Maybe I’m just experiencing postpartum blues after the alternative press fair, but I’m finding it increasingly difficult to get my head into writing. Confessing this to my hubby this evening, I came up with a theory: it’s the silence.
The copywriting I do gets sucked into an endless pit of need — which is great from the standpoint of never running out of work, but as a creative person I’m finding this challenging. I have no idea if anyone ever even reads these pieces I’ve worked so hard on or if they make a blind bit of difference — not to the people who need them in order to tick off a to-do box and fill up column/e-mail/website inches. They’re great, wonderful people, and I’m happy to be of service to them, but that’s not really who this material is for. I mean the people who are supposed to be the audience for this stuff; I have no connection to them at all.
The novel — well, that’s a huge job, barely begun, and just looking at it makes my brain faint.
Craig gave a presentation at work this week on information overload, and in trying to transmit everything I’ve read and thought about the topic, I’ve been reminded of a few important principles, including the one that says trying to take on too much at once makes our amygdala kick in — the “fight or flight” part of our brain — and then all that helpful neocortical ability to think just stops. That’s definitely the case here, so after everything being geared toward getting ready for the book fair, I’m wading back into the novel and trying to ask just teeny questions about it, to go slow. So far so good, ’cause I’m feeling interested in it… except for this background grumble about how long the quiet is going to go on before I have something to show others.
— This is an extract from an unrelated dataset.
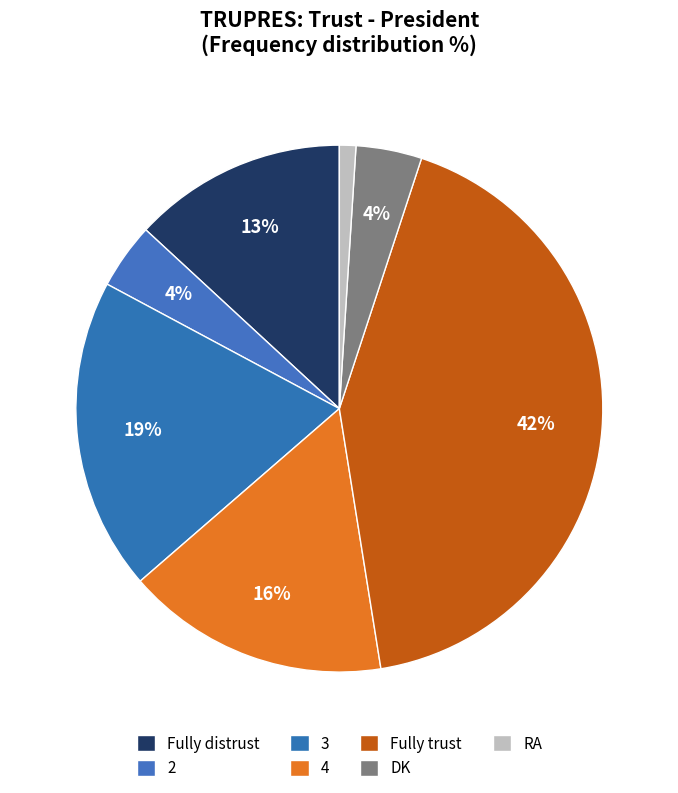

What percentage is the 4 slice, to the nearest percent?

16%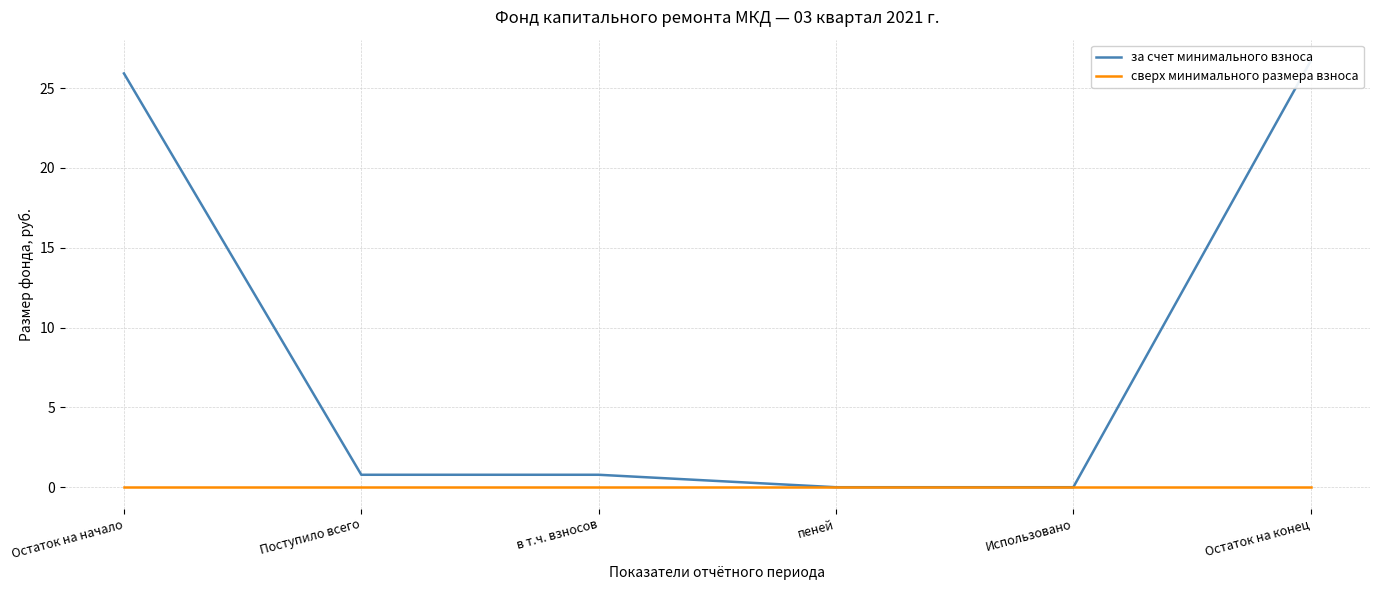

At how many categories does at least one series exceed 18?

2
And the worry that it’s set in a period and place whose details I’m not familiar with (not having been born there until the next year).
The work has to sustain the work, I realise this. But audience is an undeniable aspect of art. Right now I feel like I’d have more of an audience if I pursued the things people seem to want me to do — make books and teach them how to make books — or that I should just make boxes and cook and doodle and putter around.
Except for needing money. And the fact that those other things aren’t what I want to do. (Much as I like doing them.)
I’m tired.
I’m tired of pulling work out of myself without the energy getting replaced.
There’s something about attention in this, too. I’m finding it difficult to concentrate. It’s like I’m arriving back home in my mind and there’s no one in the house. Part of that is undoubtedly the Internet. It’s immensely helpful, yet I bitch all the time about the deleterious effect it has on my thinking and my interiority.
I used to write down everything that happened to me, taking pains to describe it all. Now I don’t seem to be bothered with any of that depth. It barely occurs to me to mention the dried salt-spray on my windows and the trees dancing outside against a half-stormy, half-sunsetty sky.
This is something I’ve been noticing lately, and I don’t know if it’s new or not: My brain has a tendency to skip to the bottom line. I read up on a subject, watch a movie, listen to a talk, then I can’t tell you anything about it except the upshot of what I thought about it. Heaven defend me if I get into a debate with someone who actually remembers facts. This kind of thinking is nimble is some ways, but in another sense it just makes me, frankly, stupid. And it’s very bad for writing, where the whole exercise is about looking intently, noticing, thinking incisively.
Rather than tie this up neatly with some pat decision about what I’m going to do, I’ll just leave all this hanging. This is where I’m at. I’m willing for it to change — oh so willing — but what would that change be? It’s a mystery to me.